La condición de “escritor original”, por lo tanto, estaría al alcance de todo individuo que acepte el juego y haya escrito sin el filtro impuesto por la exposición pública. El psicoanalista apreciará ese exponerse sin defensas, el lector ajeno a la disciplina freudiana sacará como inevitable conclusión que hay individuos más interesantes que otros. “Liberarse de una ilusión falsa nos hace más sabios que alcanzar una verdad” (Börne).
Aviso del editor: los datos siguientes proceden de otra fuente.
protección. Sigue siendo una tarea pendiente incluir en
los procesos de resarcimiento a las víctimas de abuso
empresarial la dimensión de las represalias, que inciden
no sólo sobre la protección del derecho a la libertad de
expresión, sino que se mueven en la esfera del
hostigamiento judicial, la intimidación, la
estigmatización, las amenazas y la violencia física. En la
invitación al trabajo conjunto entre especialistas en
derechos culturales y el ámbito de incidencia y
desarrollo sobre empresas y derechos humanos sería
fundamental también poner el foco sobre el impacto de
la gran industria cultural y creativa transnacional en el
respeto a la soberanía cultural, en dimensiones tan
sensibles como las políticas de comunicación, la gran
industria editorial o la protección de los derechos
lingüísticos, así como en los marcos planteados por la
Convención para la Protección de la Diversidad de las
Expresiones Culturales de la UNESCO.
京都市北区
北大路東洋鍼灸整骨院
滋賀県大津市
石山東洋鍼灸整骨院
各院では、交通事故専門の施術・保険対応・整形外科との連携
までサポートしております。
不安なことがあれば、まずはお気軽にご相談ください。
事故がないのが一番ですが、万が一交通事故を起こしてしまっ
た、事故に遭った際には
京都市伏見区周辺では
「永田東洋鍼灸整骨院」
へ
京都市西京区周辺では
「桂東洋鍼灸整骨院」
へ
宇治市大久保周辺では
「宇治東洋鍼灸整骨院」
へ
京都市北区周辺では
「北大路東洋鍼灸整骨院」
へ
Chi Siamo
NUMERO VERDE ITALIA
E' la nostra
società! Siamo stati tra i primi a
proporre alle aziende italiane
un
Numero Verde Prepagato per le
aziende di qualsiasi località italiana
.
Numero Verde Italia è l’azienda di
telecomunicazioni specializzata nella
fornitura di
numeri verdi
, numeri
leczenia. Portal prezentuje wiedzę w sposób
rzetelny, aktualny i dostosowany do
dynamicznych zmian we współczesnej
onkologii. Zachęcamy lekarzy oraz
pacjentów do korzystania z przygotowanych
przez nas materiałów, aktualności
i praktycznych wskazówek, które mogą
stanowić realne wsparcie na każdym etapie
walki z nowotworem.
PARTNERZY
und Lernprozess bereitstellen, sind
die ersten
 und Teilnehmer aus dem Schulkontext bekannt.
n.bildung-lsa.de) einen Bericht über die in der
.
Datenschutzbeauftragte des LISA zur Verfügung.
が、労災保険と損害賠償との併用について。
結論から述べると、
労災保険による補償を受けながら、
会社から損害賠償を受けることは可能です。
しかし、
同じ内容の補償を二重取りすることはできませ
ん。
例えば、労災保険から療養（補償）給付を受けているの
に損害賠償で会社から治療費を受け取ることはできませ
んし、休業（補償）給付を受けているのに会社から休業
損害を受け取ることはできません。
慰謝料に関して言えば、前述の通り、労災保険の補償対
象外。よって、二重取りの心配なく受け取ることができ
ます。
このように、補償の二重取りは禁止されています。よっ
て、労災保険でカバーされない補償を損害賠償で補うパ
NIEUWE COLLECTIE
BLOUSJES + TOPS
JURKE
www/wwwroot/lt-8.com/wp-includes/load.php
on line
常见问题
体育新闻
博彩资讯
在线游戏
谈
Una digresión personal. En alguna ocasión me permití jactarme, disculpable coquetería, de ser “el único judío argentino de clase media que no se psicoanaliza”. Una amiga analista me corrigió: hago mi análisis a través de la ficción que escribo. Y agregó: aunque jugás a las escondidas con vos mismo. Le aclaré que había leído a Freud como literatura, como un contemporáneo de Schnitzler y de Zweig, y como tal sigue inspirándome respeto. (¡Qué coraje haber escrito Moisés y el monoteísmo en los años en que se preparaba el genocidio!). Pero al mismo tiempo siempre sentí que la disciplina que formó aborda lo irracional de una manera demasiado racional, lo neutraliza con la autoridad de la ciencia. Dostoievski y San Agustín, en cambio, me permiten asomarme a la oscuridad y la angustia de una experiencia que halló palabras para transmitirlas con intensidad sin pretender explicarlas.
Y ya que empezamos con Börne, terminemos con él. Lo descubro citado por otra voz, sin duda mayor, de la poesía en lengua alemana, la de Heinrich Heine en su Viaje al Harz: “Nada es permanente salvo el cambio, nada es constante salvo la muerte. Todo latido del corazón inflige una herida, y la vida sería un perpetuo desangrarse si no fuera por la poesía, que preserva para nosotros esa Edad de Oro que la naturaleza nos niega”.